== AIM OF THE EXERCISE ==
From the entries provided below, copy each line that contains the word "endc".

───

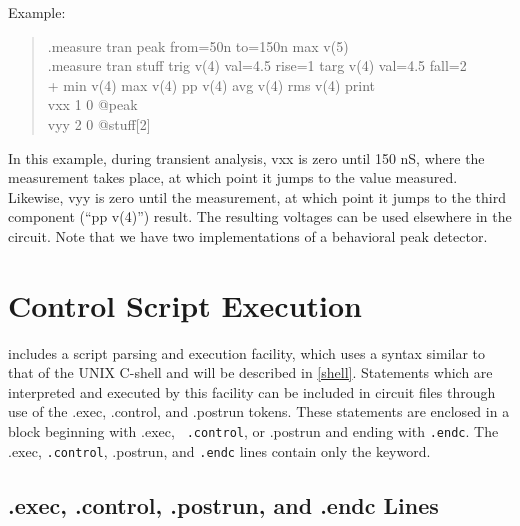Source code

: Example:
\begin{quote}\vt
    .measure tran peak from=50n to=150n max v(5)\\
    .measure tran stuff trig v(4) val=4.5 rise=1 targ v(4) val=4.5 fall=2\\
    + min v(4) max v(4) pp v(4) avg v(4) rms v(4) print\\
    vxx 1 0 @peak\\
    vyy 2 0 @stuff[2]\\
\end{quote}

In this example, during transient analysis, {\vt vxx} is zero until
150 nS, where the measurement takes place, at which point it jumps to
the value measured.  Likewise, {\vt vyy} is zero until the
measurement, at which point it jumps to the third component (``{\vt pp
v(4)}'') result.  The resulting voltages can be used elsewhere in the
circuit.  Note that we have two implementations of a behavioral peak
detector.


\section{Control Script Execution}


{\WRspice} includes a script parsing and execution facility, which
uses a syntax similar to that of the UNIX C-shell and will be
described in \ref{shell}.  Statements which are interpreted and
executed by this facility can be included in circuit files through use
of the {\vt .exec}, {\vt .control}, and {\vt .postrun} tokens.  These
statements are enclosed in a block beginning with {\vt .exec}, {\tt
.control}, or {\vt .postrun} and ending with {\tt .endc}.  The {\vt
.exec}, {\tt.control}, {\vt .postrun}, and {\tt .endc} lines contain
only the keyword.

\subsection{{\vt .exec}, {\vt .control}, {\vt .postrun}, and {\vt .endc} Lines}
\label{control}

───

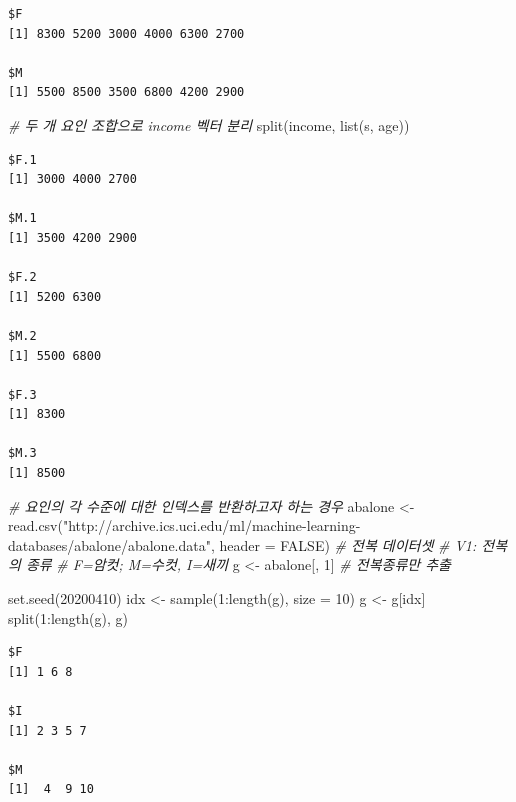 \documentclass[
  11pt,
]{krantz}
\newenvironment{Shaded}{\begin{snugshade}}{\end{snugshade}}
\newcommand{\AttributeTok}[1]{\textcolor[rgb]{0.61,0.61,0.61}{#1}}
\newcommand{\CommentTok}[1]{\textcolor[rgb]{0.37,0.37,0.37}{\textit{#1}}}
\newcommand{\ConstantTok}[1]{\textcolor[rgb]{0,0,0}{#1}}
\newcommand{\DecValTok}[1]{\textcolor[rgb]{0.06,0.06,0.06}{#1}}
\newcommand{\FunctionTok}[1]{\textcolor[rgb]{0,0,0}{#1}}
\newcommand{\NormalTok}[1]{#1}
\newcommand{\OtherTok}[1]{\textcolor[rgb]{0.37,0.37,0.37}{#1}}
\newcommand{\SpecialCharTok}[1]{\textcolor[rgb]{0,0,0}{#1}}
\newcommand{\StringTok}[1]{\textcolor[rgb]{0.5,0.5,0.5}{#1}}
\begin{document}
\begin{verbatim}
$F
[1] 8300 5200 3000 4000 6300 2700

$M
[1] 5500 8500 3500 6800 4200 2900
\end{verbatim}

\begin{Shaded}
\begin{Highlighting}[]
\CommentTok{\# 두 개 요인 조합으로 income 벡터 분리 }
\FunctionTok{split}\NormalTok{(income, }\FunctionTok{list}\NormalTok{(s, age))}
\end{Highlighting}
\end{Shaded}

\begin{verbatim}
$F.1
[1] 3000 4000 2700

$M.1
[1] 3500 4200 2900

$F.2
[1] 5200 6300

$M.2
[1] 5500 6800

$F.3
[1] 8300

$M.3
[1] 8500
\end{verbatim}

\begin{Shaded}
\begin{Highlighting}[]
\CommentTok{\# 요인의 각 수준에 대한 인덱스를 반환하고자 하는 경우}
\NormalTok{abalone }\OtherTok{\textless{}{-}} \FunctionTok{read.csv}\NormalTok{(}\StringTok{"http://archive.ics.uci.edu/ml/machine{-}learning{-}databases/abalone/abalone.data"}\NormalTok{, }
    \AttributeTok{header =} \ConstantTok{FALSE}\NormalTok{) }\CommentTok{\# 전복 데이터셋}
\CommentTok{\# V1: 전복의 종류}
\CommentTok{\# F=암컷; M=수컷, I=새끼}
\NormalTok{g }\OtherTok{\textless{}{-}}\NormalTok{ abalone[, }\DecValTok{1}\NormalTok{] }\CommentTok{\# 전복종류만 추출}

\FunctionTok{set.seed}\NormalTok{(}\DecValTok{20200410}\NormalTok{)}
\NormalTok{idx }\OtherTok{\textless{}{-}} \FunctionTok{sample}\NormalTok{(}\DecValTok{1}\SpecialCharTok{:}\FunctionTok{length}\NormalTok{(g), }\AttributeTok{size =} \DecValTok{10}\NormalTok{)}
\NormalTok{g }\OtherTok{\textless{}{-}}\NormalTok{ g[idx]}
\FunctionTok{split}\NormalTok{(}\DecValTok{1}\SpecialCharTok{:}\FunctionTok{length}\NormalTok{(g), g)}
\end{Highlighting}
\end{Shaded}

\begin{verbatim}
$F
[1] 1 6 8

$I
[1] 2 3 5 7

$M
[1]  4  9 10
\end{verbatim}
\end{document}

───

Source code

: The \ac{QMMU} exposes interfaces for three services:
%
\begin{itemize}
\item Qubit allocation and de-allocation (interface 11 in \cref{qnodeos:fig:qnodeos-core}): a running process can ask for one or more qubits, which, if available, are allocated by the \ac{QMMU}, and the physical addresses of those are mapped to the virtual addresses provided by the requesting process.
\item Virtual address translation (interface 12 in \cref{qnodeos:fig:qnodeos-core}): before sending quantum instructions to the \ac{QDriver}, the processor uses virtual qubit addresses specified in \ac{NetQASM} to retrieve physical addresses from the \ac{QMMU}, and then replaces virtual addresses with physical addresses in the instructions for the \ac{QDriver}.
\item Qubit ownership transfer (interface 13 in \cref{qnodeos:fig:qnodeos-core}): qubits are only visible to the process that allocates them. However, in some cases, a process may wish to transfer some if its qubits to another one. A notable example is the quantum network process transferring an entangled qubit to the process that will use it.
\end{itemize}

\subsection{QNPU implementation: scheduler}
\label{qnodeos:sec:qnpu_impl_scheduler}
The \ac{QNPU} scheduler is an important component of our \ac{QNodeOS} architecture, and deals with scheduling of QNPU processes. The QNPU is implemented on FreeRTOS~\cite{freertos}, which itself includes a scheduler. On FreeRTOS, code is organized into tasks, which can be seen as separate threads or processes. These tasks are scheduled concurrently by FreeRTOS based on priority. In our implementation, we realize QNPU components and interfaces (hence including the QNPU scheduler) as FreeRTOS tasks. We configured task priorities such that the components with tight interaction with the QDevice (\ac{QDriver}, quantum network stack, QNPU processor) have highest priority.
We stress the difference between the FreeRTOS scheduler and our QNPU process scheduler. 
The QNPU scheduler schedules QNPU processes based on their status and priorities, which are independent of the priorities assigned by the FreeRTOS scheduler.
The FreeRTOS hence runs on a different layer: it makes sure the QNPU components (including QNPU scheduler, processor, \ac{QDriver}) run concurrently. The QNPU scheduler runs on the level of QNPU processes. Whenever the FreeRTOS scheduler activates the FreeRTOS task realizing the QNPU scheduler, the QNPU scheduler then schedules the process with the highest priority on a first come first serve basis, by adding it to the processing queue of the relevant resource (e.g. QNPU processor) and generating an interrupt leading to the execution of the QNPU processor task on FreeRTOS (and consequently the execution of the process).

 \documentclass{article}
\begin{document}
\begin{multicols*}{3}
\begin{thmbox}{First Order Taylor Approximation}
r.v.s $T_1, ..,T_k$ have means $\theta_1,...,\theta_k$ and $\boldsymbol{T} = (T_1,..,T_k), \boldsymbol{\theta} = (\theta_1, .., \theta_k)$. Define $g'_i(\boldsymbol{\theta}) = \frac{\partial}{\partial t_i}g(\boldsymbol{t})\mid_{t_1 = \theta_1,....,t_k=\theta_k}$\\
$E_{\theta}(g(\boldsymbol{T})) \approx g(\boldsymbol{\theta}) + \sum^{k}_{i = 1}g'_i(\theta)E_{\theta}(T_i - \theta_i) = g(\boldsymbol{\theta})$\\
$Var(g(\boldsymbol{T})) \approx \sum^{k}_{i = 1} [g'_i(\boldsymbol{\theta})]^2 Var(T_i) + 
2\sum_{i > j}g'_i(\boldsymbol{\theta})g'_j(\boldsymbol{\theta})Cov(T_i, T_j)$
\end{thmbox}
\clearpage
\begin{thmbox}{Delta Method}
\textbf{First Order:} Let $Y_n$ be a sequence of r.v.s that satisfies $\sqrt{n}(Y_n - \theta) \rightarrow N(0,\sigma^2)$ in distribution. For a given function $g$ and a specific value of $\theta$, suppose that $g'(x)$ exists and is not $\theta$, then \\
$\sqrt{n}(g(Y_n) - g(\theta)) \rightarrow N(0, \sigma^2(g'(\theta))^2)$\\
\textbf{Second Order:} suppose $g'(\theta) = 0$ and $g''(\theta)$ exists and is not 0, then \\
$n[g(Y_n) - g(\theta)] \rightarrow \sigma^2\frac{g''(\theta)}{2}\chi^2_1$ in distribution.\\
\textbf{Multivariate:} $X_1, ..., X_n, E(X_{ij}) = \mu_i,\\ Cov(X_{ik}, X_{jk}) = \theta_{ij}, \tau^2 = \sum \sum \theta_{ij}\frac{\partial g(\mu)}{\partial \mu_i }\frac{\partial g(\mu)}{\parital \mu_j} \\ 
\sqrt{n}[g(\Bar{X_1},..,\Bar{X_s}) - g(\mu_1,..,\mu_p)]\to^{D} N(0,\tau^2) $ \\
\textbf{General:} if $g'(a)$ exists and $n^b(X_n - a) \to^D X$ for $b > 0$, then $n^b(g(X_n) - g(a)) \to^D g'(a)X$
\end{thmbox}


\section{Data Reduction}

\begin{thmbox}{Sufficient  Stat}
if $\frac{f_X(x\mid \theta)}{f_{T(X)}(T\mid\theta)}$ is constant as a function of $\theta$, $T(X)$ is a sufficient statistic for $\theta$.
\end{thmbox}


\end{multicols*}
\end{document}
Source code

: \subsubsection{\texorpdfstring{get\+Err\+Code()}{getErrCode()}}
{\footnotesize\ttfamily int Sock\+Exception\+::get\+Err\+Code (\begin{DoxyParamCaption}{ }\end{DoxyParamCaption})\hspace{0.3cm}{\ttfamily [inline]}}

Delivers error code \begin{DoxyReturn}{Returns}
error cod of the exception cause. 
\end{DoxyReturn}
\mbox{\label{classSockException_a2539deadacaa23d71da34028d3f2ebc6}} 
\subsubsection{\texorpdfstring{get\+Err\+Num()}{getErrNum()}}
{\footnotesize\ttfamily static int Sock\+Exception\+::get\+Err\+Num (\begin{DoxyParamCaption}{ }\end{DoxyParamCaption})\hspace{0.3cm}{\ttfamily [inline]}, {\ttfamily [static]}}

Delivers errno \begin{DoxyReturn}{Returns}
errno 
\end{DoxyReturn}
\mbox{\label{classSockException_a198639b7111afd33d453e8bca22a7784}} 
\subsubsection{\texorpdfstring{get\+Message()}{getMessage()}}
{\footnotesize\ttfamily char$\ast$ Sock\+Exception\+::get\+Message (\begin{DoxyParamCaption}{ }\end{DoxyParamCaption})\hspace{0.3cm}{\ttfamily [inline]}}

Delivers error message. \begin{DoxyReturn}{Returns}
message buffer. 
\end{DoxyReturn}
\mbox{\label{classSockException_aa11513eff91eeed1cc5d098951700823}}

───

== COMPLETED EXERCISE ==
.control}, or {\vt .postrun} and ending with {\tt .endc}.  The {\vt
.exec}, {\tt.control}, {\vt .postrun}, and {\tt .endc} lines contain
\subsection{{\vt .exec}, {\vt .control}, {\vt .postrun}, and {\vt .endc} Lines}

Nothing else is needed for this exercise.